The syndicated columnist Charles Krauthammer also is right to argue that there is a difference between “giving” a civil war and failing to prevent one.
But I disagree with Krauthammer – a circumstance to which I am unaccustomed – when he writes: “Iraqis were given their freedom and yet many have chosen civil war.” Only a small minority of Iraqis, I think, have made that choice. Most simply have no idea how to defend the liberties suddenly thrust upon them.
John Burns of The New York Times, the best reporter covering Iraq, recently told NBC’s Tim Russert that while “American troops were greeted as liberators” immediately after the overthrow of Saddam, enthusiasm for the intervention diminished quickly once it became clear that U.S. forces could not -- or would not -- protect Iraqis from the terrorists in their midst.

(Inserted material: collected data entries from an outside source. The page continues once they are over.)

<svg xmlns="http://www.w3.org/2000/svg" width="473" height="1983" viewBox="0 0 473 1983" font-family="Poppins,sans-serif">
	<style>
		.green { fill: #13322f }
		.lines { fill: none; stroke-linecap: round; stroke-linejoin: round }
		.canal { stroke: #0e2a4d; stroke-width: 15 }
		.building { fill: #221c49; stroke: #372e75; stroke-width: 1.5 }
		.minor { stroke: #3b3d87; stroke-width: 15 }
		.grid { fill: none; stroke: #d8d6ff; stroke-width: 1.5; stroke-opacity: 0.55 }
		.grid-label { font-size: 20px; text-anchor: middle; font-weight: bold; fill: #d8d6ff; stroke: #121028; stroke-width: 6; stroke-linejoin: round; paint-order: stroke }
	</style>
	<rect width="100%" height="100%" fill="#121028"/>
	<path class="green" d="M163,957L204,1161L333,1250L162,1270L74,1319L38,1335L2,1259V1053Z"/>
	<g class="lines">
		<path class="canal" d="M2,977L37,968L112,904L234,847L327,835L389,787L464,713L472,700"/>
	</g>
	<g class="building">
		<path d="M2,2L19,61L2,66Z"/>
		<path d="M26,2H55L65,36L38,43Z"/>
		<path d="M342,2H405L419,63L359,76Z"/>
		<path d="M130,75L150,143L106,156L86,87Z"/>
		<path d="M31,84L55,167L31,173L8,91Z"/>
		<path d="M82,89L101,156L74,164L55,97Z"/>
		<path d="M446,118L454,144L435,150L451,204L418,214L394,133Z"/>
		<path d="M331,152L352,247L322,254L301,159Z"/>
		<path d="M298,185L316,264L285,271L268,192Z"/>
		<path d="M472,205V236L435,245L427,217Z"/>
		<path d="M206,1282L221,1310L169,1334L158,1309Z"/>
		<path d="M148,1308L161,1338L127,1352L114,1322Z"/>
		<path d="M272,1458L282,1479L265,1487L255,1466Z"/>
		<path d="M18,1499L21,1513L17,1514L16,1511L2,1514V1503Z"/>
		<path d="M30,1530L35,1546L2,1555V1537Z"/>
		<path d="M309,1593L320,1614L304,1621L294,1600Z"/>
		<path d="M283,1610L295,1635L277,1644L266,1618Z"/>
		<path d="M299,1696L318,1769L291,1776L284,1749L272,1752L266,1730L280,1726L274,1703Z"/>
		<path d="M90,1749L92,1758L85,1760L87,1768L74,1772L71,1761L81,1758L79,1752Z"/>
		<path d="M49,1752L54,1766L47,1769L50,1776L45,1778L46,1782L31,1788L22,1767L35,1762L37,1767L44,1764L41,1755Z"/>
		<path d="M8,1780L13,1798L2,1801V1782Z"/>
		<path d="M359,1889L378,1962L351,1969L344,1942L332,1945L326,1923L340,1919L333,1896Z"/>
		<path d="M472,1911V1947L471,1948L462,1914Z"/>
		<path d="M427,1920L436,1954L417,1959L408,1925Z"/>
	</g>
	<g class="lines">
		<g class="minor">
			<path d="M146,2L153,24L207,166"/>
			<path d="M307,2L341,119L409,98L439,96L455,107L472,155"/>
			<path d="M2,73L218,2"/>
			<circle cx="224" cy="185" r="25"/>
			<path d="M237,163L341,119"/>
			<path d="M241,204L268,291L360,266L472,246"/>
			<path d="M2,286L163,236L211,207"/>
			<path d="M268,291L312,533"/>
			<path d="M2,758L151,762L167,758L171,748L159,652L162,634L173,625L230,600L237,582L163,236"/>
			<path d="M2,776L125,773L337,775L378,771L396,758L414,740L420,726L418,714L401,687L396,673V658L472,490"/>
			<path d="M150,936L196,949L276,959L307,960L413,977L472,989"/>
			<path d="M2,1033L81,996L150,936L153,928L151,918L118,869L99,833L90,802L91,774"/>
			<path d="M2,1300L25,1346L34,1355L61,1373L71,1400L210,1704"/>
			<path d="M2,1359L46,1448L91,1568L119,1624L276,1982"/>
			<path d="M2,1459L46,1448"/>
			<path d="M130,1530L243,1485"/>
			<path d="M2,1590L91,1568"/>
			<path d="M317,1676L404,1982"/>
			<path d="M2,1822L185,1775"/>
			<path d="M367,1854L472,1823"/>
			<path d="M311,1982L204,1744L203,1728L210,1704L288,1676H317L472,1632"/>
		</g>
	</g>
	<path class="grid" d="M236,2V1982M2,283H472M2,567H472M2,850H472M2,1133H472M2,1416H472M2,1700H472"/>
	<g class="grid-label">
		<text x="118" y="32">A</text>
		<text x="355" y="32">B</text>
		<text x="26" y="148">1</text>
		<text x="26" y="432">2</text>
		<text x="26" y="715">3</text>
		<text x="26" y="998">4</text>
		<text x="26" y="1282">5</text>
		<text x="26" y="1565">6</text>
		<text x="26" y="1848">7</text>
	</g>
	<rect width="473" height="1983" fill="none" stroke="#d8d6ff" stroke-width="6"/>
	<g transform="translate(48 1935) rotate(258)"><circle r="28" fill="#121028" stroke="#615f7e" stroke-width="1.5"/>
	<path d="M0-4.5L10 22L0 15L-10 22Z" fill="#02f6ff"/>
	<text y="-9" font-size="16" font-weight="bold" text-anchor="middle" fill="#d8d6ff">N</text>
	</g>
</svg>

Yes, it would have been wonderful had Iraqis spontaneously organized their own defense. But is it so astonishing that they did not? Burns said that longtime observers of Iraq “completely miscalculated the impact of 30 years of violent, brutal repression on the Iraqi people and their willingness, in President Bush's phrase, ‘to stand up’ for themselves, to take authority, to take risks … Iraq was, by a long way, saving only North Korea, the nastiest place I've ever been. It was a truly terrible place …”

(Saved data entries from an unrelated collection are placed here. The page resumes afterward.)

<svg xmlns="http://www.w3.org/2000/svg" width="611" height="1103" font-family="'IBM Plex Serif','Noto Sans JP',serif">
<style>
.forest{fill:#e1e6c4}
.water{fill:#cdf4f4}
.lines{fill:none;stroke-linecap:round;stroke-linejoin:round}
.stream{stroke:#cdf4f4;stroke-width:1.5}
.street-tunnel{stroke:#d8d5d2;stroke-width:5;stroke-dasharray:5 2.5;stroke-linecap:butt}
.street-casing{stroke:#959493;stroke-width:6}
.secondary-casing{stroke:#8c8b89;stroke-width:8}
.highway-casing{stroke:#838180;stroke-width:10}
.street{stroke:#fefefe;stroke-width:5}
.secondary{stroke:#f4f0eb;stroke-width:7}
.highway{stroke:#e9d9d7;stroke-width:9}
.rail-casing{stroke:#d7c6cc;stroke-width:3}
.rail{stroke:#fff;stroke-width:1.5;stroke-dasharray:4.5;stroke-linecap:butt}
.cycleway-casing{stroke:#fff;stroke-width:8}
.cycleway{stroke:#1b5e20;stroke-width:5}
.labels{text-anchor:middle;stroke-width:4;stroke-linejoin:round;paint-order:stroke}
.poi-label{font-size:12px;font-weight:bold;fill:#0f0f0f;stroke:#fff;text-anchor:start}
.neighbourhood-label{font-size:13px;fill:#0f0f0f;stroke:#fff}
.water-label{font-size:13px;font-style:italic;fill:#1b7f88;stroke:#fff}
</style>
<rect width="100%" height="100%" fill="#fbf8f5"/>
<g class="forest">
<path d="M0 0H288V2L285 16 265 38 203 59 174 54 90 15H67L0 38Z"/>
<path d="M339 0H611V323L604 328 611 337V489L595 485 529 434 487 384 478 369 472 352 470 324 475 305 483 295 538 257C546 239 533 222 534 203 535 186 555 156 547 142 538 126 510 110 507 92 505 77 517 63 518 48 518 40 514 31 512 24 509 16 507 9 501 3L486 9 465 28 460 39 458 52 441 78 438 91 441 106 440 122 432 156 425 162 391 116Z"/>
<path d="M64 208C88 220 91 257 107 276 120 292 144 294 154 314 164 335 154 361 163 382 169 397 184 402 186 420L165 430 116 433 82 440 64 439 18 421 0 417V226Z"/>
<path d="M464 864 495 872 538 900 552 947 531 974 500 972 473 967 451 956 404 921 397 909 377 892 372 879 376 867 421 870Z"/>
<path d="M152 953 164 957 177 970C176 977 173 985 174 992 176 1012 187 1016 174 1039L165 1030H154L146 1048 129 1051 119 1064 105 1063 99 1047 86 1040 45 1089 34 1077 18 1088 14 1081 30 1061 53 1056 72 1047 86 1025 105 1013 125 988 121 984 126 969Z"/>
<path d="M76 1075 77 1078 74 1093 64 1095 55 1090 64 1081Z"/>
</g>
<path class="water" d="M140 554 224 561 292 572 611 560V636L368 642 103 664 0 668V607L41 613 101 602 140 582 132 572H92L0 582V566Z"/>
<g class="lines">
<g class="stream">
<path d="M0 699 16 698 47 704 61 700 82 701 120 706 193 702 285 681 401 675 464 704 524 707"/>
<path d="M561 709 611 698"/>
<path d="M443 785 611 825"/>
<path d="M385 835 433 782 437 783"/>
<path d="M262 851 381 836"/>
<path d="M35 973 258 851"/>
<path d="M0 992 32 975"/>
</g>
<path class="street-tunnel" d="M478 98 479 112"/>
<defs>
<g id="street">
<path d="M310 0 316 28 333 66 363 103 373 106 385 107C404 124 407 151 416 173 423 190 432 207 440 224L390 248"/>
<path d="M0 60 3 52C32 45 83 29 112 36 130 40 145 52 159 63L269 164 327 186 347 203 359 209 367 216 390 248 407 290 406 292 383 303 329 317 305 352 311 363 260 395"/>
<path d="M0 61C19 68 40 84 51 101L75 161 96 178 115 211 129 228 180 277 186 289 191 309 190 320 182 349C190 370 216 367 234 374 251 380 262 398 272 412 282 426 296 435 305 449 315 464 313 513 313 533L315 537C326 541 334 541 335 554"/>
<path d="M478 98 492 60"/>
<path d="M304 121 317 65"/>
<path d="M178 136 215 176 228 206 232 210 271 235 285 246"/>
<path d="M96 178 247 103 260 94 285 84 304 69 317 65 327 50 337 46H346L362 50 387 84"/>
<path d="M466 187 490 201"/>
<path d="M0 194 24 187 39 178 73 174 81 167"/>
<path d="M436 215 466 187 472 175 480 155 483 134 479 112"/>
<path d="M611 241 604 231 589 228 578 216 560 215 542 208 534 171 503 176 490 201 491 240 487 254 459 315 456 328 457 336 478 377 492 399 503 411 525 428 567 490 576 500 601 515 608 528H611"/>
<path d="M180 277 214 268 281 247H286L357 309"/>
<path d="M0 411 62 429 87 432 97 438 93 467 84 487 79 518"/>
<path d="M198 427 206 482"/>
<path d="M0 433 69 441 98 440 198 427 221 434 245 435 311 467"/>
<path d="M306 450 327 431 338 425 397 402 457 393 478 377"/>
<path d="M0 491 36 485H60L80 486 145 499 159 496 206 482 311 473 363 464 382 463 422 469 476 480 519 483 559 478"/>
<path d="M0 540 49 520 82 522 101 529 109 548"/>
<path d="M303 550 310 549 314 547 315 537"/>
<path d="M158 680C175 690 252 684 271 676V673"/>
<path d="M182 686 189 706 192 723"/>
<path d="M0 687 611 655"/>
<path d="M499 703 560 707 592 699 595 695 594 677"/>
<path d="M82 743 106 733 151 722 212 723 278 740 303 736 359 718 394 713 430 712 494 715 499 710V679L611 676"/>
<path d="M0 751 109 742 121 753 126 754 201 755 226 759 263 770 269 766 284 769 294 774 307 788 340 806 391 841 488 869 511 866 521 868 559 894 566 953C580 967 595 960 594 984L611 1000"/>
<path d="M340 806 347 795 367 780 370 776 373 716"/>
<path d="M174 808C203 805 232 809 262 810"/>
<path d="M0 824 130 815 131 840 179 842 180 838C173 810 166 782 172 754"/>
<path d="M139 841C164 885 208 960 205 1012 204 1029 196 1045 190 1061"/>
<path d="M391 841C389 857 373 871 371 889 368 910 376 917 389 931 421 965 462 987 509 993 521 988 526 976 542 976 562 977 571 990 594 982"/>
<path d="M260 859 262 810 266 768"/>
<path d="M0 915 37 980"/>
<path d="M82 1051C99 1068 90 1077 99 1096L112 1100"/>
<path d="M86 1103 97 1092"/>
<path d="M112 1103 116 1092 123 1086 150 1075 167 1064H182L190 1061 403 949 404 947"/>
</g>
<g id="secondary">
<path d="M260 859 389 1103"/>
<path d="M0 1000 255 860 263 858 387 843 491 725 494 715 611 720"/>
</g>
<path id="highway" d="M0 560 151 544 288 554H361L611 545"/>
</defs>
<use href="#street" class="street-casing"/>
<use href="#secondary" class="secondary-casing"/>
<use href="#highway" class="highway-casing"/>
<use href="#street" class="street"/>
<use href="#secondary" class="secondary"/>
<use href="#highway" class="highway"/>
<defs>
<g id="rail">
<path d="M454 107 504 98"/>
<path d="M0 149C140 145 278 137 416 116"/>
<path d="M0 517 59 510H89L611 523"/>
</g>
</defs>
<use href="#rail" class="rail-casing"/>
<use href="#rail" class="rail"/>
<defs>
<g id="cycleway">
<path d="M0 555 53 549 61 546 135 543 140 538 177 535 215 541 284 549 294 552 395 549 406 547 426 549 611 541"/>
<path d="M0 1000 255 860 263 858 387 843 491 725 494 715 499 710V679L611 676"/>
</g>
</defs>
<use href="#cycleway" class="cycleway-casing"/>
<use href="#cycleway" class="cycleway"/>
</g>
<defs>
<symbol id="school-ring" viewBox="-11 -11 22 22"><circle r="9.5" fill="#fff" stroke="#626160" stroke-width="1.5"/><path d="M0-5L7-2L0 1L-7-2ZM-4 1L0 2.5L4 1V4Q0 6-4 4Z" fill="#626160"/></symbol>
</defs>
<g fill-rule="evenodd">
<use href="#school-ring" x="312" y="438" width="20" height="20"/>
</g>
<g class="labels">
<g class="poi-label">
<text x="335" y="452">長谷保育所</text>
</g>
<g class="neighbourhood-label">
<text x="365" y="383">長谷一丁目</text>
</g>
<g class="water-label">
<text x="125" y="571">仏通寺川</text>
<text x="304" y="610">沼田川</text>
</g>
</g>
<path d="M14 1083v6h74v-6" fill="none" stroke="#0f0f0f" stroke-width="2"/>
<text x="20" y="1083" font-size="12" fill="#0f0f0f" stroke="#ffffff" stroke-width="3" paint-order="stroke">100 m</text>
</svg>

Now, a last-ditch effort is being made to eliminate the terrorists from Baghdad, to give the majority of Iraqis a safe space to come together in opposition to a fanatical and ruthless minority that believes it can pave a path to power with carnage and chaos.
There is ample precedent for that belief. Mithal al-Alusi and others like him can only pray that Americans will find the will and a way to help decent Iraqis – a majority, I think -- carve out an exception.